WHO Urges Caution Over the Use Of Antibiotics In Healthy Animals
Most medical doctors would agree that antibiotic drugs—which stave off bacterial infections from staph to salmonella to bacterial pneumonia—are among the most important tools in modern medicine. But public health advocates, environmentalists, and even many doctors worry that our society’s overuse and misuse of antibiotics are making bacteria more resistant and thus limiting the effectiveness of these lifesaving drugs.
While misuse of antibiotics for human health problems is definitely a concern—those with a valid need for antibiotics who don’t finish off their prescriptions, for example, could effectively help bacteria develop resistance and make it stronger when it infects its next host—a larger issue is the misuse of antibiotics to treat the common cold and flu and other viral infections which do not involve bacteria.
The more antibiotics we use willy-nilly, the faster bacteria will develop resistance, rendering many of the drugs modern medicine has come to rely on obsolete.

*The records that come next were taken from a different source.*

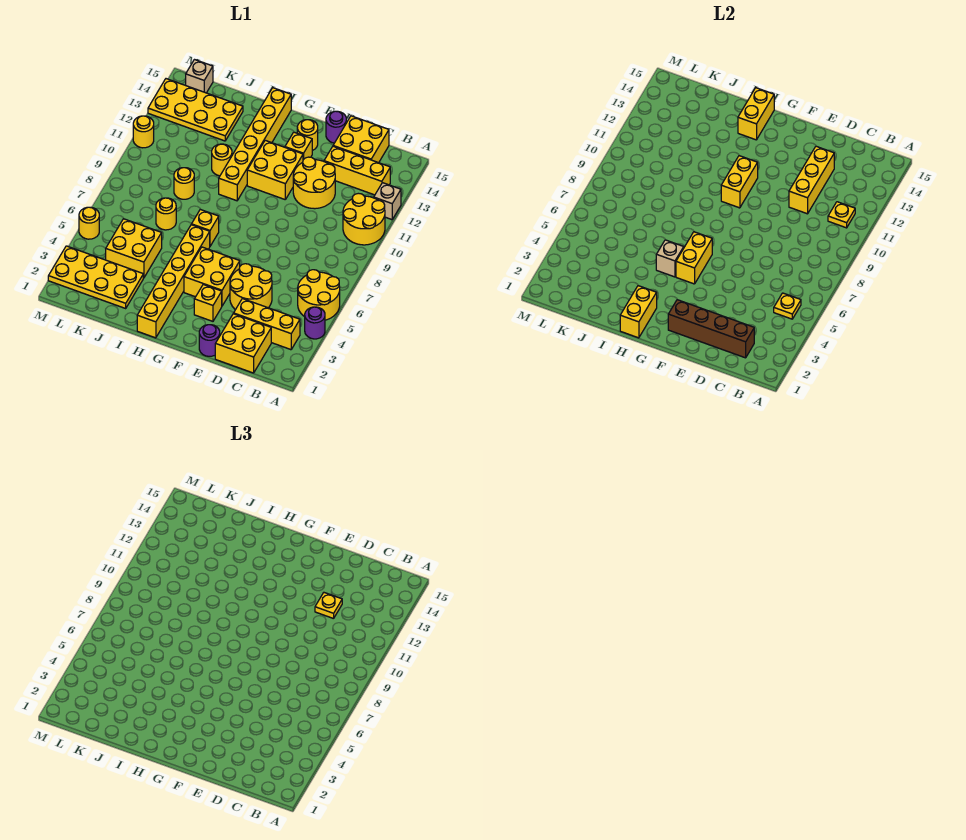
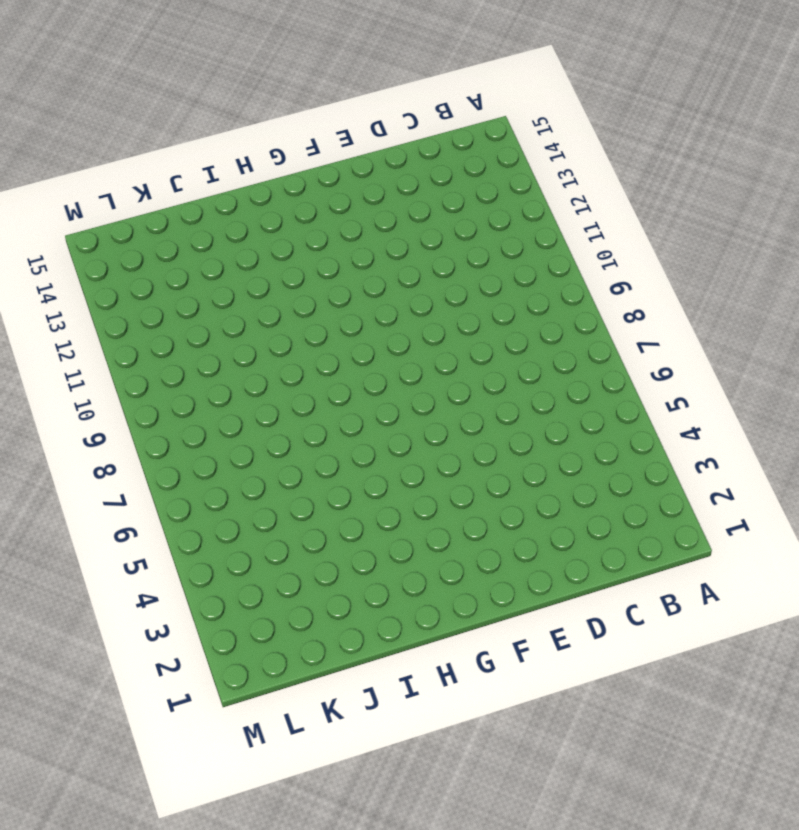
none -> purple round brick A4 level 1
none -> yellow round brick A5:B6 level 1
none -> yellow round brick A10:B11 level 1
none -> tan brick A12 level 1

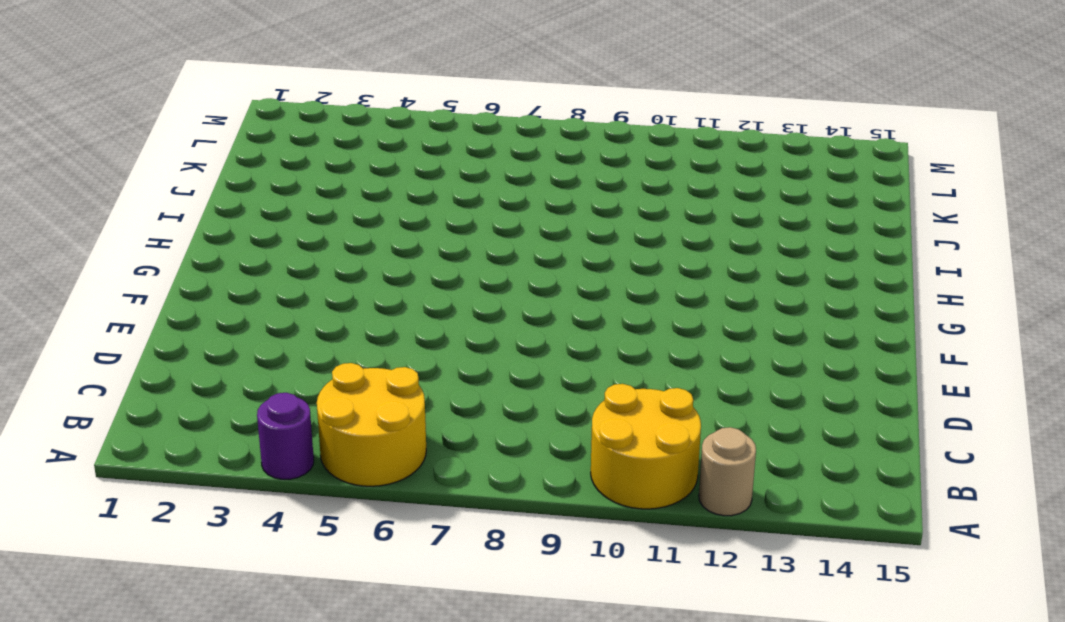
tan round brick A12 level 1 -> tan brick A12 level 1
none -> yellow brick B3:D3 level 1
none -> yellow brick B13:D13 level 1
none -> yellow brick C1:D2 level 1
none -> yellow brick C14:D15 level 1

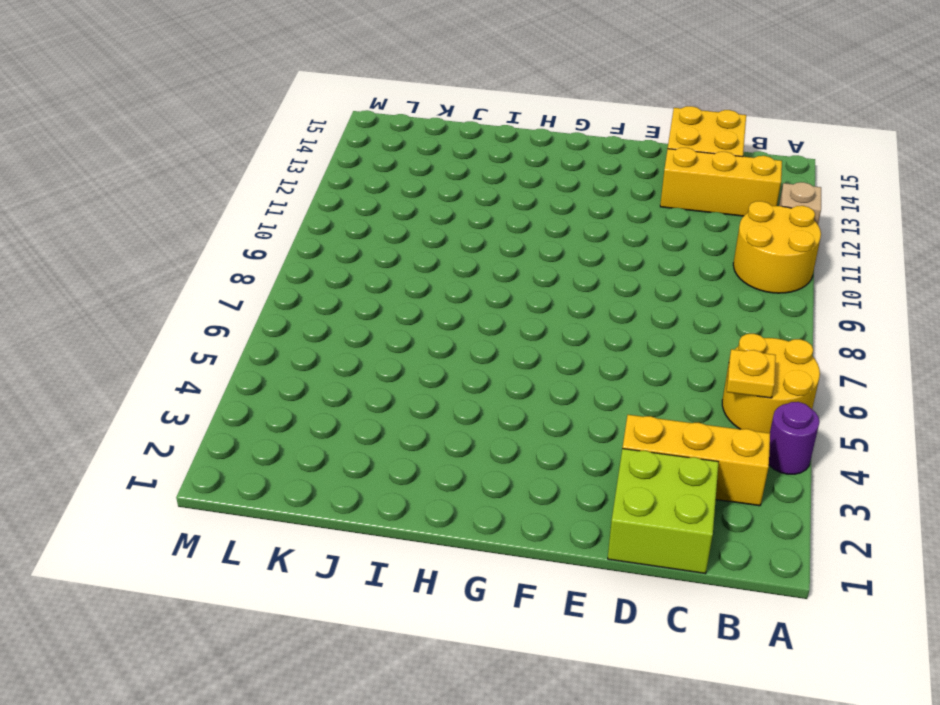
lime brick C1:D2 level 1 -> yellow brick C1:D2 level 1
none -> yellow round brick D4:E5 level 1
none -> yellow round brick D11:E12 level 1
none -> purple round brick E1 level 1
none -> purple round brick E15 level 1

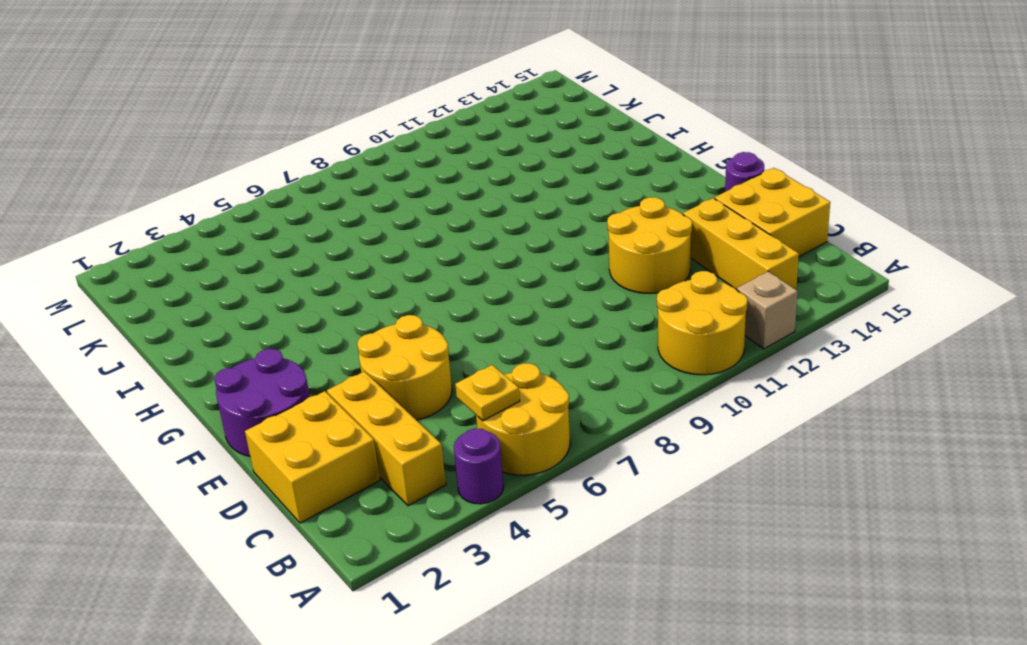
purple round brick E1:F2 level 1 -> purple round brick E1 level 1
none -> yellow brick F3 level 1
none -> yellow brick F4:G5 level 1
none -> yellow brick F11:G12 level 1
none -> yellow brick F13 level 1

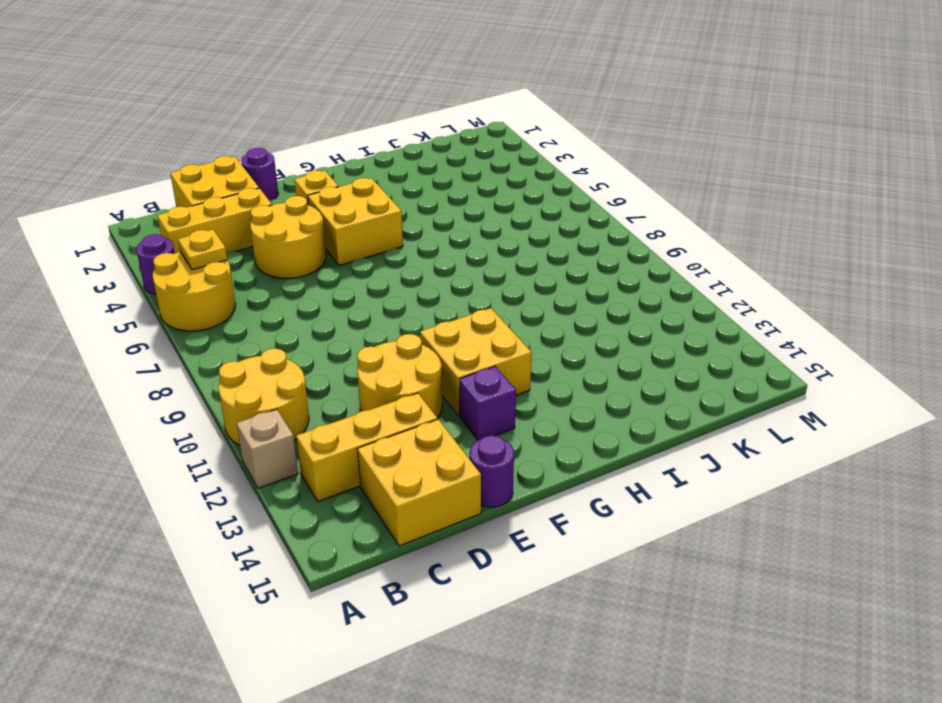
purple brick F13 level 1 -> yellow brick F13 level 1
none -> yellow round brick F14 level 1
none -> yellow brick H1:H6 level 1
none -> yellow brick H7 level 1
none -> yellow brick H10:H15 level 1

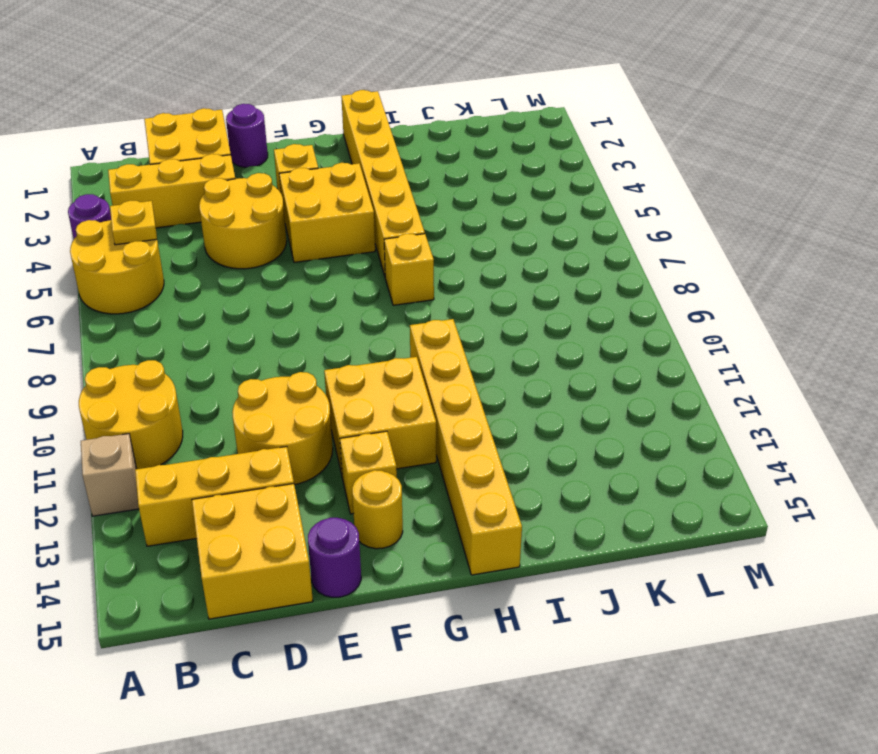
none -> yellow round brick I11 level 1
none -> yellow plate J2:M3 level 1
none -> yellow brick J4:K5 level 1
none -> yellow round brick J7 level 1

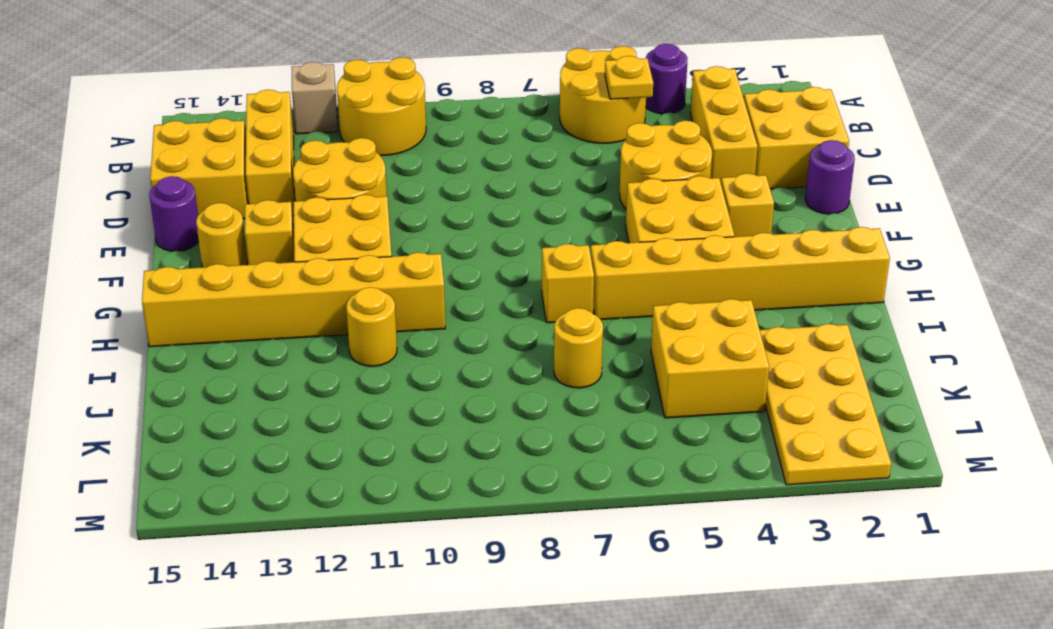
none -> yellow round brick J9 level 1
none -> yellow plate J13:M14 level 1
none -> tan brick L15 level 1
none -> yellow round brick M5 level 1

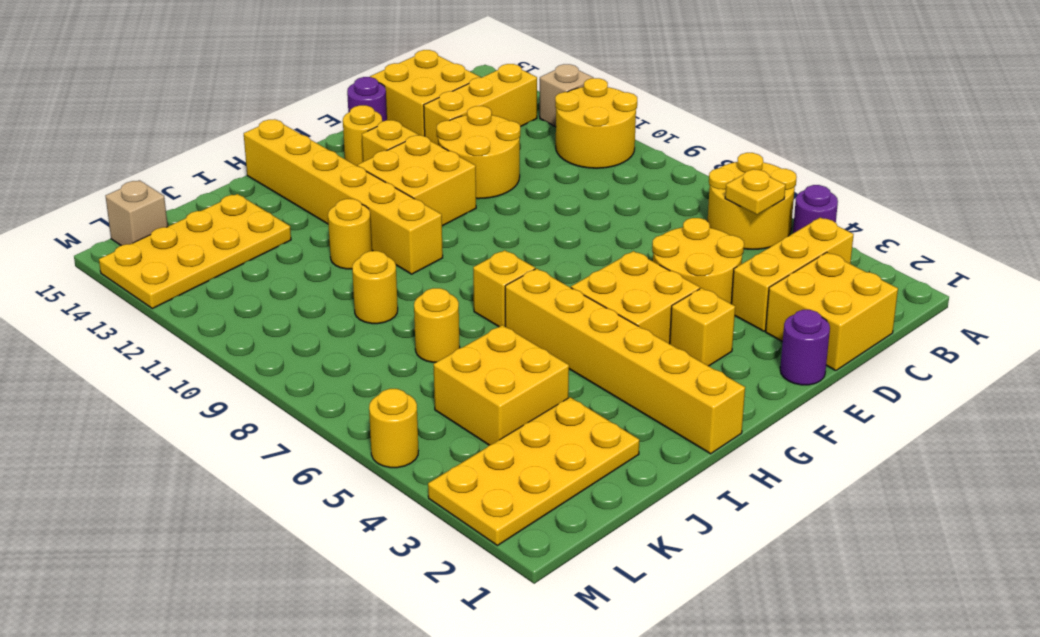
none -> yellow round brick M11 level 1
none -> yellow plate B11 level 2
none -> brown brick C2:F2 level 2
none -> yellow brick D11:D13 level 2

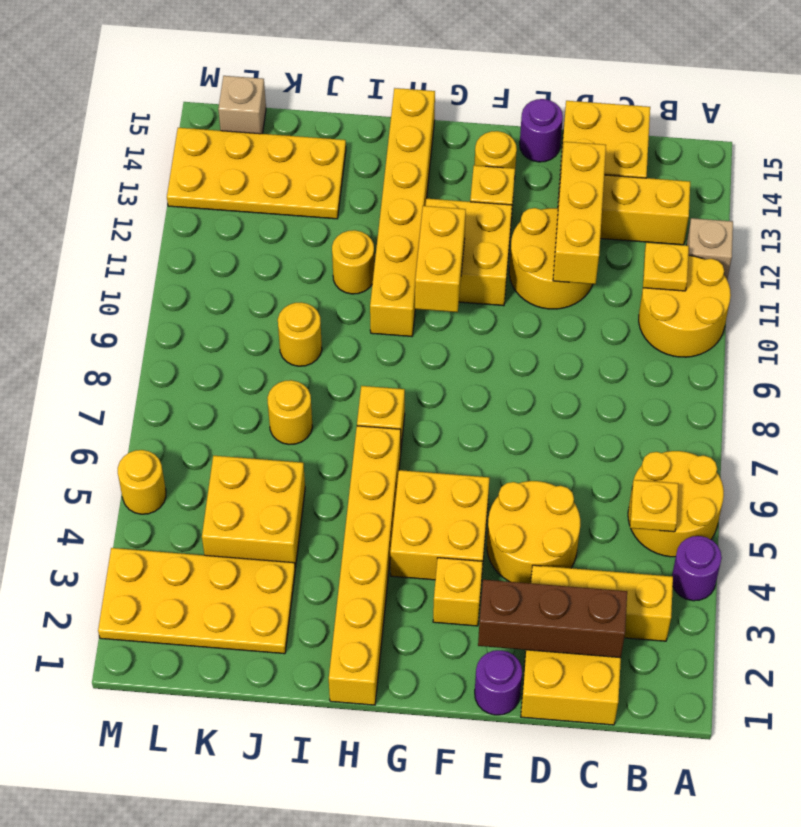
brown brick C2:E2 level 2 -> brown brick C2:F2 level 2
none -> yellow round brick M11 level 1
none -> yellow brick G5:G6 level 2
none -> yellow brick H1:H2 level 2
none -> tan brick H5 level 2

Also, antibiotics often are used on industrial farms not only to treat sick animals but also to offset the health effects of crowding and poor sanitation, as well as to spur animal growth which presents a serious and growing threat
to human health because it creates new strains of dangerous antibiotic-resistant bacteria.Therefore, the World Health Organisation has now issued new guidelines pertaining to the same, suggesting farmers to stop the use of any antibiotics routinely to promote growth and prevent disease in animals that are otherwise healthy, a common practice in some parts of the world, including Asia and the US. Such routine use is banned in Europe, though campaigners fear the rules are sometimes flouted.
“A lack of effective antibiotics is as serious a security threat as a sudden and deadly disease outbreak,” said Tedros Adhanom Ghebreyesus, Director-General of the World Health Organization in a news release on the new guideline aimed at helping preserve the effectiveness of antibiotics for humans by reducing their unnecessary use in animals.

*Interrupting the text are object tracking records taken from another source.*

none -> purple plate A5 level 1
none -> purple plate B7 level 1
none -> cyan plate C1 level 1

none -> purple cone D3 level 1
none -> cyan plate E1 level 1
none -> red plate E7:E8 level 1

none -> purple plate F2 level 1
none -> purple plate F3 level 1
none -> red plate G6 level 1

“Strong, sustained action across all sectors is vital if we are to turn back the tide of antimicrobial resistance and keep the world safe,” he added.
According to the WHO’s statement, in some countries around 80 percent of total consumption of medically important antibiotics is in the animal sector. They are largely used in healthy animals to stop them from getting sick and to speed up their growth.
The WHO “strongly recommends an overall reduction in the use of all classes of medically important antibiotics in food-producing animals, including complete restriction of these antibiotics for growth promotion and disease prevention without a diagnosis,” the United Nations agency said in a statement.
The use of the strongest antibiotics, the last resort for the most deadly infections affecting humans, should be banned altogether in animals, the guidelines advise. This should apply, according to the WHO, even in cases where an illness has been diagnosed in a food-producing animal. Implementing this could require animals to be quarantined, allowed to die, or for herds to be culled in order to halt the spread of a serious disease rather than attempting to cure it.
Tedros Adhanom Ghebreyesus, director general of the WHO, said: “A lack of effective antibiotics is as serious a security threat as a sudden and deadly disease outbreak. Strong, sustained action across all sectors is vital if we are to turn back the tide of antimicrobial resistance and keep the world safe.”
Kazuaki Miyagishima, director of food safety at the WHO, said the links between antibiotic use on farms and risks to human health were clear: “Scientific evidence demonstrates that overuse of antibiotics in animals can contribute to the emergence of antibiotic resistance. The volume of antibiotics used in animals is continuing to increase worldwide, driven by a growing demand for foods of animal origin, often produced through intensive animal husbandry.”